Le gouvernement durcit la lutte contre la fraude aux examens nationaux.
Nouvelle Réglementation : Interdiction des Dispositifs Électroniques lors des Examens au Tchad
Le gouvernement tchadien a pris une décision ferme pour préserver l’intégrité des examens nationaux : une interdiction stricte de l’utilisation de tout appareil électronique dans les centres d’examens.
Le vendredi 8 mai, un arrêté conjoint a été signé par Dr Mahamat Ahmad Alhabo, ministre de l’Éducation nationale, du Bilinguisme et de la Promotion civique, et Dr Sitack Yombatina, ministre de l’Enseignement supérieur, de la Recherche scientifique et de la Formation professionnelle. Ce texte interdit formellement l’introduction, la détention et l’utilisation de téléphones portables, tablettes, montres connectées et autres dispositifs de communication pendant les examens. Cette mesure vise à garantir l’intégrité, l’égalité et la crédibilité des diplômes délivrés par la nation.

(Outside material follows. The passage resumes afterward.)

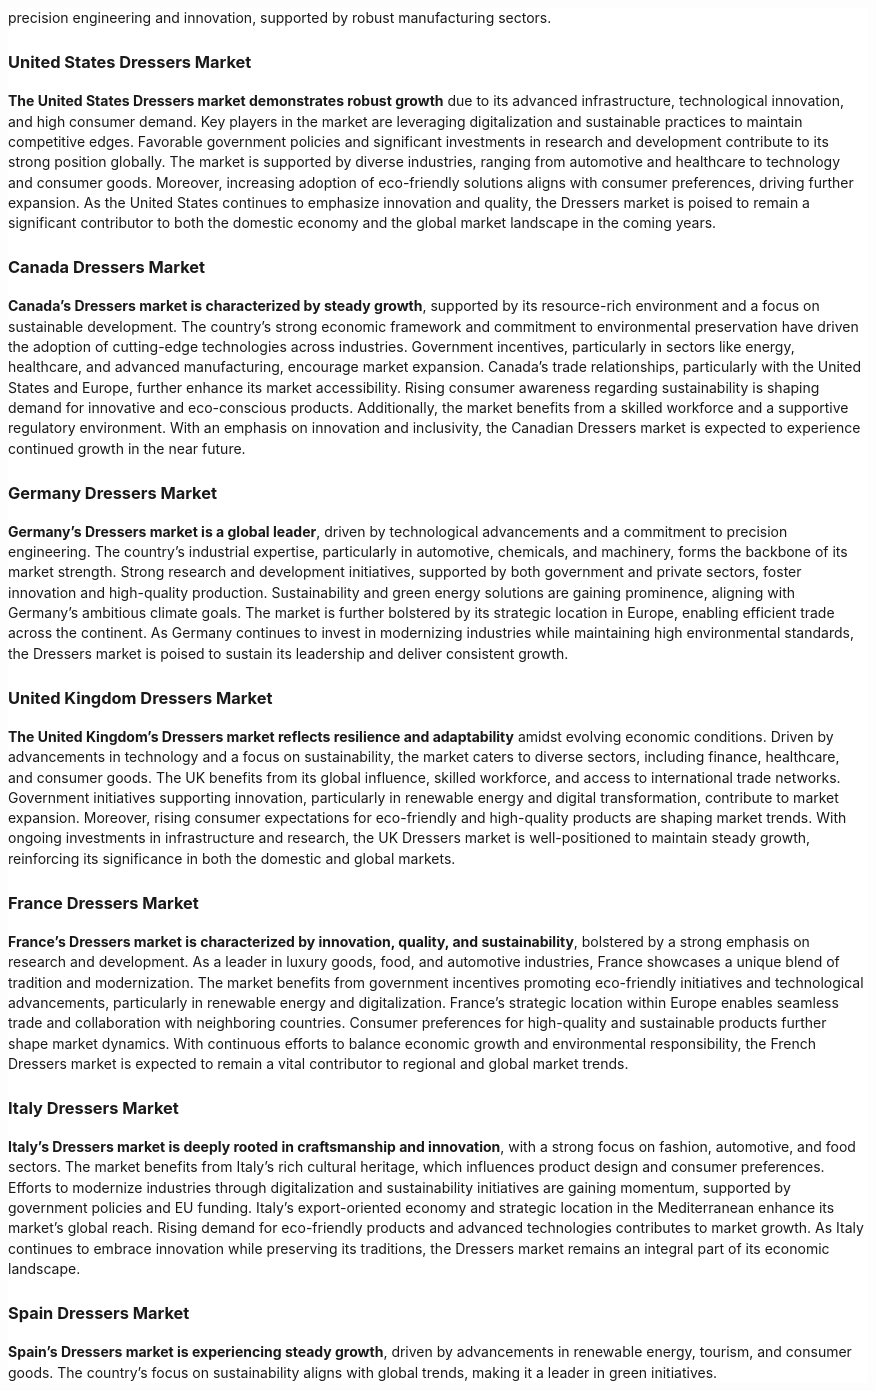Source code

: precision engineering and innovation, supported by robust manufacturing sectors.</span></em></p></blockquote><h3><strong>United States Dressers Market</strong></h3><p><strong>The United States Dressers market demonstrates robust growth</strong> due to its advanced infrastructure, technological innovation, and high consumer demand. Key players in the market are leveraging digitalization and sustainable practices to maintain competitive edges. Favorable government policies and significant investments in research and development contribute to its strong position globally. The market is supported by diverse industries, ranging from automotive and healthcare to technology and consumer goods. Moreover, increasing adoption of eco-friendly solutions aligns with consumer preferences, driving further expansion. As the United States continues to emphasize innovation and quality, the Dressers market is poised to remain a significant contributor to both the domestic economy and the global market landscape in the coming years.</p><h3><strong>Canada Dressers Market</strong></h3><p><strong>Canada&rsquo;s Dressers market is characterized by steady growth</strong>, supported by its resource-rich environment and a focus on sustainable development. The country&rsquo;s strong economic framework and commitment to environmental preservation have driven the adoption of cutting-edge technologies across industries. Government incentives, particularly in sectors like energy, healthcare, and advanced manufacturing, encourage market expansion. Canada&rsquo;s trade relationships, particularly with the United States and Europe, further enhance its market accessibility. Rising consumer awareness regarding sustainability is shaping demand for innovative and eco-conscious products. Additionally, the market benefits from a skilled workforce and a supportive regulatory environment. With an emphasis on innovation and inclusivity, the Canadian Dressers market is expected to experience continued growth in the near future.</p><h3><strong>Germany Dressers Market</strong></h3><p><strong>Germany&rsquo;s Dressers market is a global leader</strong>, driven by technological advancements and a commitment to precision engineering. The country&rsquo;s industrial expertise, particularly in automotive, chemicals, and machinery, forms the backbone of its market strength. Strong research and development initiatives, supported by both government and private sectors, foster innovation and high-quality production. Sustainability and green energy solutions are gaining prominence, aligning with Germany&rsquo;s ambitious climate goals. The market is further bolstered by its strategic location in Europe, enabling efficient trade across the continent. As Germany continues to invest in modernizing industries while maintaining high environmental standards, the Dressers market is poised to sustain its leadership and deliver consistent growth.</p><h3><strong>United Kingdom Dressers Market</strong></h3><p><strong>The United Kingdom&rsquo;s Dressers market reflects resilience and adaptability</strong> amidst evolving economic conditions. Driven by advancements in technology and a focus on sustainability, the market caters to diverse sectors, including finance, healthcare, and consumer goods. The UK benefits from its global influence, skilled workforce, and access to international trade networks. Government initiatives supporting innovation, particularly in renewable energy and digital transformation, contribute to market expansion. Moreover, rising consumer expectations for eco-friendly and high-quality products are shaping market trends. With ongoing investments in infrastructure and research, the UK Dressers market is well-positioned to maintain steady growth, reinforcing its significance in both the domestic and global markets.</p><h3><strong>France Dressers Market</strong></h3><p><strong>France&rsquo;s Dressers market is characterized by innovation, quality, and sustainability</strong>, bolstered by a strong emphasis on research and development. As a leader in luxury goods, food, and automotive industries, France showcases a unique blend of tradition and modernization. The market benefits from government incentives promoting eco-friendly initiatives and technological advancements, particularly in renewable energy and digitalization. France&rsquo;s strategic location within Europe enables seamless trade and collaboration with neighboring countries. Consumer preferences for high-quality and sustainable products further shape market dynamics. With continuous efforts to balance economic growth and environmental responsibility, the French Dressers market is expected to remain a vital contributor to regional and global market trends.</p><h3><strong>Italy Dressers Market</strong></h3><p><strong>Italy&rsquo;s Dressers market is deeply rooted in craftsmanship and innovation</strong>, with a strong focus on fashion, automotive, and food sectors. The market benefits from Italy&rsquo;s rich cultural heritage, which influences product design and consumer preferences. Efforts to modernize industries through digitalization and sustainability initiatives are gaining momentum, supported by government policies and EU funding. Italy&rsquo;s export-oriented economy and strategic location in the Mediterranean enhance its market&rsquo;s global reach. Rising demand for eco-friendly products and advanced technologies contributes to market growth. As Italy continues to embrace innovation while preserving its traditions, the Dressers market remains an integral part of its economic landscape.</p><h3><strong>Spain Dressers Market</strong></h3><p><strong>Spain&rsquo;s Dressers market is experiencing steady growth</strong>, driven by advancements in renewable energy, tourism, and consumer goods. The country&rsquo;s focus on sustainability aligns with global trends, making it a leader in green initiatives.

Selon l’arrêté, ces appareils sont interdits dans l’enceinte des centres d’examen, quel que soit leur état (allumé, éteint ou en mode silencieux). Cette réglementation s’applique à tous les candidats, ainsi qu’aux membres du personnel éducatif et administratif impliqués dans les examens.
L’impact de cette décision est significatif. Elle affecte non seulement les élèves de tous niveaux et filières, mais aussi les établissements scolaires, qui risquent des sanctions sévères en cas de non-respect. Tout contrevenant pourrait voir son appareil confisqué de manière définitive, être exclu de la session d’examen en cours, et se voir interdire toute participation à des examens ou concours nationaux pendant au moins trois ans. Les sanctions s’avèrent encore plus lourdes en cas de fraude par substitution d’identité ou en cas de complicité manifeste.
En outre, des mesures disciplinaires sont également prévues pour le personnel complice, incluant les surveillants et coordinateurs, avec des poursuites possibles prévues par le Code pénal. Les établissements pris en défaut devront potentiellement faire face à un retrait d’agrément pouvant durer jusqu’à trois ans.
Cette décision trouve son origine dans la volonté des autorités d’assurer une compétition équitable entre les candidats, éliminant ainsi les possibilités de triche par le biais de dispositifs électroniques. L’arrêté souligne que l’utilisation de ces appareils constitue une fraude potentielle qui pourrait compromettre l’authenticité des résultats et l’égalité des chances.
La mise en œuvre stricte de cette réglemention est vue comme une étape cruciale pour renforcer la confiance dans le système éducatif national. En conclusion, cette initiative vise à protéger l’essence même de l’évaluation académique, tout en promouvant une culture de mérite et d’intégrité parmi les étudiants tchadiens.